Ralph, der Wirt, hinter dem Tresen seiner Dartkneipe in Dommitzsch
Ralph, der Wirt, hinter dem Tresen seiner Dartkneipe in Dommitzsch

Ralph, der Wirt, hinter dem Tresen seiner Dartkneipe in Dommitzsch

„Stadt Dommitzsch“ steht auf dem Ortseingangsschild, das durch die Frontscheibe des Überland-Linienbusses zu sehen ist. Linienbus deshalb, weil Dommitzsch keinen Bahnhof mehr hat. Wer mit der Bahn kommt, steigt in Torgau aus und fährt dann mit dem Bus weiter. Aber Stadtrechte hat Dommitzsch nach wie vor. Es ist Sachsens nördlichste Stadt. Und hat genau zwei Sehenswürdigkeiten: Sachsens zentrale Polizeiakademie und Ralphs Dart-Kneipe.
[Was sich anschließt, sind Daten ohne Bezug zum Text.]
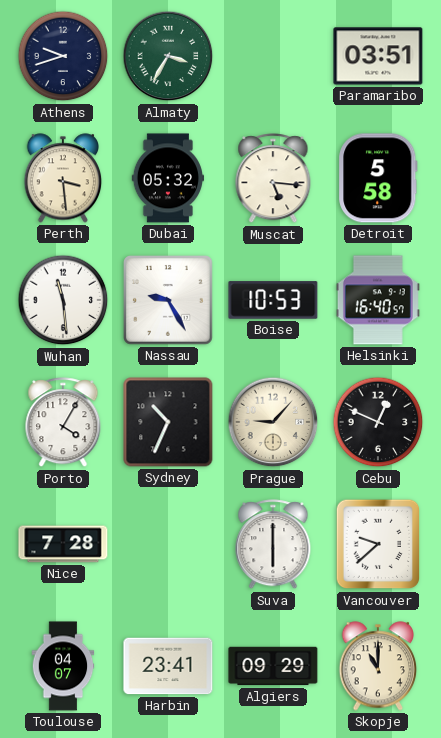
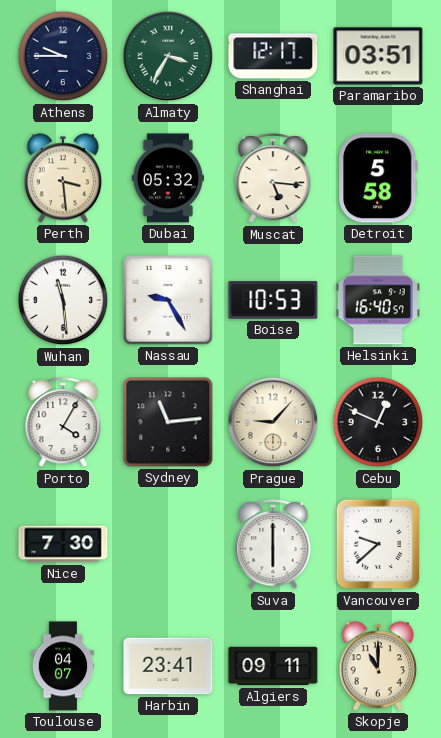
Athens: 9:42 -> 9:45
Shanghai: none -> 12:17
Sydney: 10:34 -> 11:14
Nice: 7:28 -> 7:30
Algiers: 09:29 -> 09:11
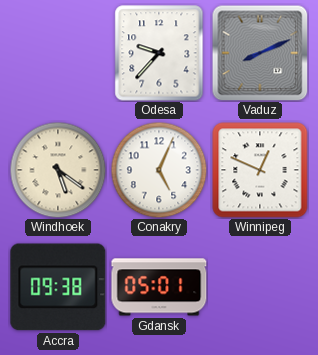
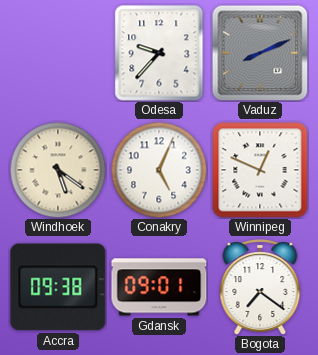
Gdansk: 05:01 -> 09:01
Bogota: none -> 7:21
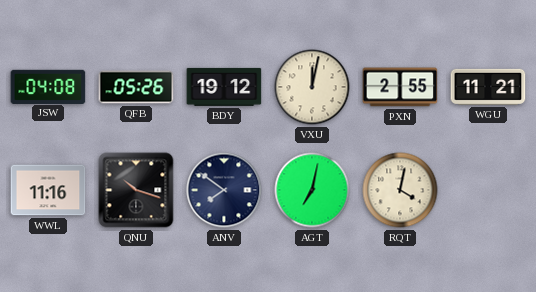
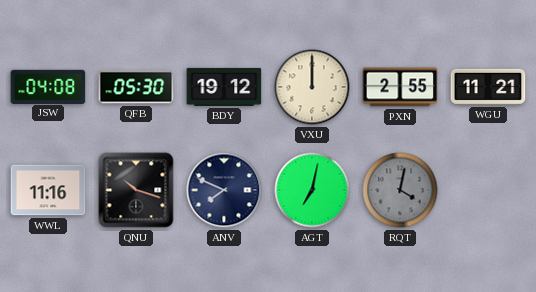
QFB: 05:26 -> 05:30
VXU: 12:02 -> 12:00
ANV: 7:51 -> 7:49
RQT dial: cream -> grey
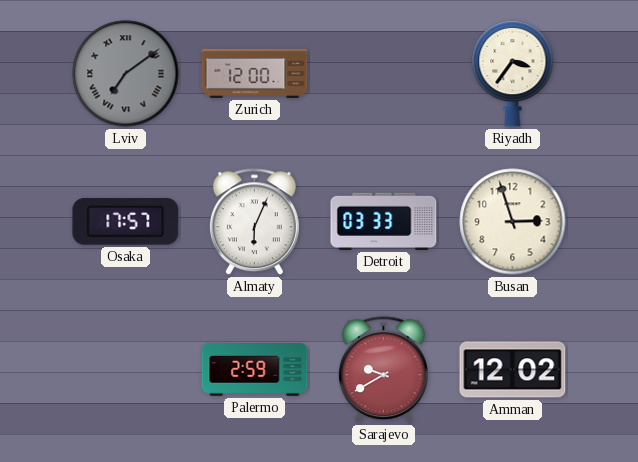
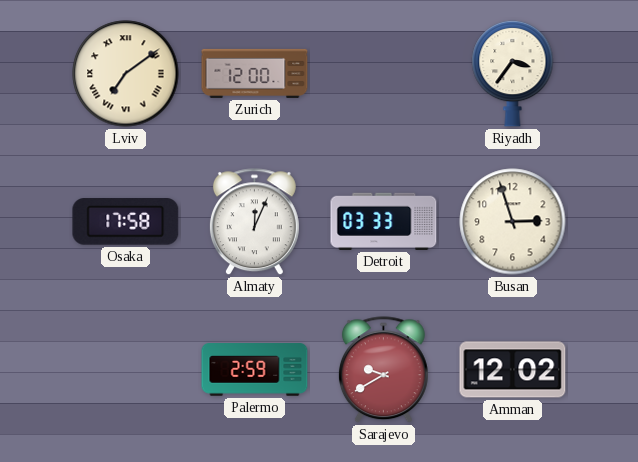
Lviv dial: grey -> cream
Osaka: 17:57 -> 17:58
Almaty: 6:04 -> 12:04
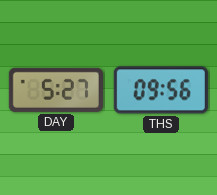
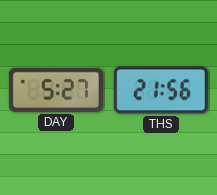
THS: 09:56 -> 21:56
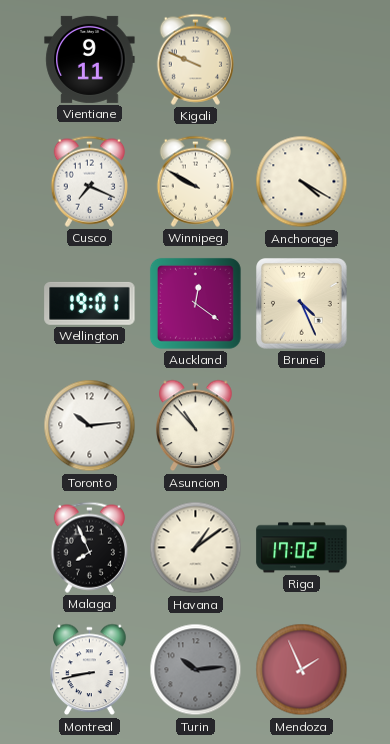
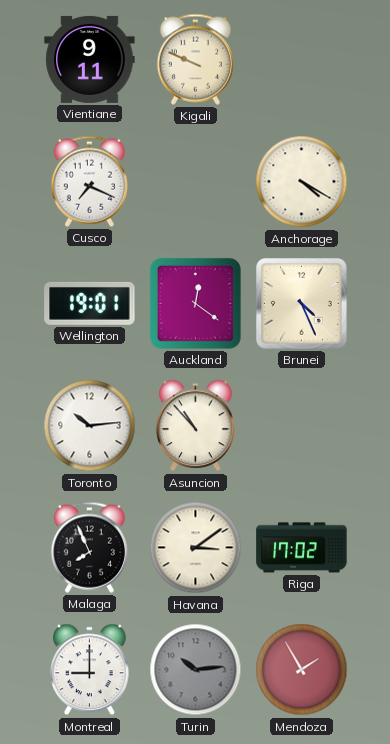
Winnipeg: 9:50 -> none
Havana: 1:09 -> 3:09
Montreal: 8:43 -> 9:00
Mendoza: 1:56 -> 1:55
Die Polizeiakademie hat eine nicht unbedingt rühmliche Vergangenheit. Sie war zu DDR-Zeiten eine Schulungsstätte der Volkspolizei, wobei es hier wohl weniger um die Ausbildung von Verkehrs-Schupos ging. Davon zeugt der große Sendemast auf dem Gelände und die von einem netten, wiewohl arg DDR-nostalgischen Pensionär gepflegte Sammlung von Funkgeräten aller Art, durchweg noch betriebsbereit, gebaut in der DDR oder in der Sowjetunion. Stolz zeigt er Pensionär auch die in einer Glasvitrine verwahrten Mini-Wanzen, deren Einsatz hier in Dommitzsch früher offenbar auch trainiert wurde.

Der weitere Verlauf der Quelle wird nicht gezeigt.